#### What to do
1/ In the forum thread, quote the passage beginning at "please assist me" and ending at "on line 20.".
2/ List every case label in the commented-out switch statement in the forum thread.
3/ Using the forum thread, answer:
(a) On what date was the thread posted?
(b) According to the error message in the opening post, what is | said to be?
(c) In the later author comment, what did the poster find was causing that error?

Solved

loading an external form with fields and attributes into an array via preg_match_all

Posted on 2011-09-07
13
301 Views
Last Modified: 2012-05-12
hi there, i have the following code in which the function takes the html loaded via file_get_contents and parses it for forms. for each set of form html, it is then supposed to retrieve the form name and action attributes; input types, names, values and possibly checked attributes; textarea name attributes and values;  select name and value attributes (still working on catching the selected option) ; as well as button name and value attributes - but in this adapted regex from a working PCRE used in another part of the site, it says that | is an unknown modifier. i need to parse the attributes no matter in what order they are - but in one preg_match_all PCRE pattern.
the function is as follows:
function getform($html) {
	/*
	- load form as:
	  array(
	   [type],
	   [name],
	   [value],
	   [checked]
	  );
	*/
	$ret = array();
	$forms = array();
	preg_match_all("/\<form [^\>]+\>.*\<\/form\>/ims",
			$html,
			$out);
	print_r($out);
	foreach ($out[0] as $form) {
		array_push($forms,$form);
	}
	foreach ($forms as $form) {
		$pattern = '/\<(form).*\sname="([^"]+)".*\saction="([^")".*\>'.
			   '|\<(input).*\stype="([^"]+)".*\sname="([^"]+)".*\svalue="([^"]+)".*\schecked="([^"]+)".*\/\>'.
			   '|\<(textarea).*\sname="([^"]+)".*\>(.*)*\<\/textarea\>/ims'.
			   '|<(select).*\sname="([^"]+)".*>'.
			   '|<(button).*\sname="([^"]+)".*\svalue="([^"]+)".*>';
		preg_match_all($pattern,
					$form,
					$out);
		print_r($out);
		/*foreach ($out[1] as $type) {
			switch ($type) {
				case "form":
					array_push($ret, $out[2][i]);
					break;
				case "input":
					
					break;
				case "textarea":
					
					break;
				case "select":
					
					break;
				case "button":
					
					break;
			}
		}*/
	}
}

Open in new window

please assist me in completing the second regular expression on line 21 - it goes through the first preg_match_all retrieving all forms on any page that is loaded via file_get_contents, passing an array of forms to the next step on line 20.
namaste - Greywacke.
0
Comment
Question by:intellisource
  • 8
  • 5
13 Comments
 

Author Comment

by:intellisource
ID: 36495147
ok i discovered why the | were returning an error - it is because the regular expression was closed before the end of the string! :S
i have replaced the pattern with
		$pattern = '/\<(form).*name="([^"]+)".*action="([^")".*\>'.
			   '|\<(input).*type="([^"]+)".*name="([^"]+)".*value="([^"]+)".*checked="([^"]+)".*\/\>'.
			   '|\<(textarea).*name="([^"]+)".*\>(.*)*\<\/textarea\>'.
			   '|<(select).*name="([^"]+)".*>'.

(Collection entries)
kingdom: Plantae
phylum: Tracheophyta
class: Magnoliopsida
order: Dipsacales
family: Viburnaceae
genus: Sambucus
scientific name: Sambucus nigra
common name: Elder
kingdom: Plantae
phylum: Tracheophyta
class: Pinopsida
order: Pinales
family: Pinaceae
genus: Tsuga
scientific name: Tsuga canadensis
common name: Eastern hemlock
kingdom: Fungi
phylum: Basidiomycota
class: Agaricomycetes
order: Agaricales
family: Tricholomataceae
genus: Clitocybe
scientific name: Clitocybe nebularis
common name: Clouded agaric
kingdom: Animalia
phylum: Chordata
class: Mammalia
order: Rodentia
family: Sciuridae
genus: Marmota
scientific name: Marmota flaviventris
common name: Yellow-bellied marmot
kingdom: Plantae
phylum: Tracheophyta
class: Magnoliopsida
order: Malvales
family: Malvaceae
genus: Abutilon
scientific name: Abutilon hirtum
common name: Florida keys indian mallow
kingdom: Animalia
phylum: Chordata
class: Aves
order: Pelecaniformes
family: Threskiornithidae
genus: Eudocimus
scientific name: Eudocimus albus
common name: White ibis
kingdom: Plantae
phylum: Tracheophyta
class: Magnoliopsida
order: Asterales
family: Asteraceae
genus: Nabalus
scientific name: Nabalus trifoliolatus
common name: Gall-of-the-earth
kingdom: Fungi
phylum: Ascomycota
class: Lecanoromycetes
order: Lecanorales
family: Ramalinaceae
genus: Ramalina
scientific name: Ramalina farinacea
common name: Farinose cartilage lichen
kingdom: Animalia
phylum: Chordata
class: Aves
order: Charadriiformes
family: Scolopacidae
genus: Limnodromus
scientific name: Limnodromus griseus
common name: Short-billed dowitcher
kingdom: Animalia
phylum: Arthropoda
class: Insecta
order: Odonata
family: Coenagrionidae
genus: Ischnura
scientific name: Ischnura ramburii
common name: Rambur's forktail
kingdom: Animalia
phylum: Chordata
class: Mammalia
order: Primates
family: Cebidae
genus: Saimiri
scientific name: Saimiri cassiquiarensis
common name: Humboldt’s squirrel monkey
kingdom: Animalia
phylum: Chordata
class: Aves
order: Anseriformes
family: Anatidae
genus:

#### Answers to the tasks
1/
please assist me in completing the second regular expression on line 21 - it goes through the first preg_match_all retrieving all forms on any page that is loaded via file_get_contents, passing an array of forms to the next step on line 20.

2/ form, input, textarea, select, button

3/
(a) 2011-09-07
(b) An unknown modifier
(c) The regular expression was closed before the end of the string.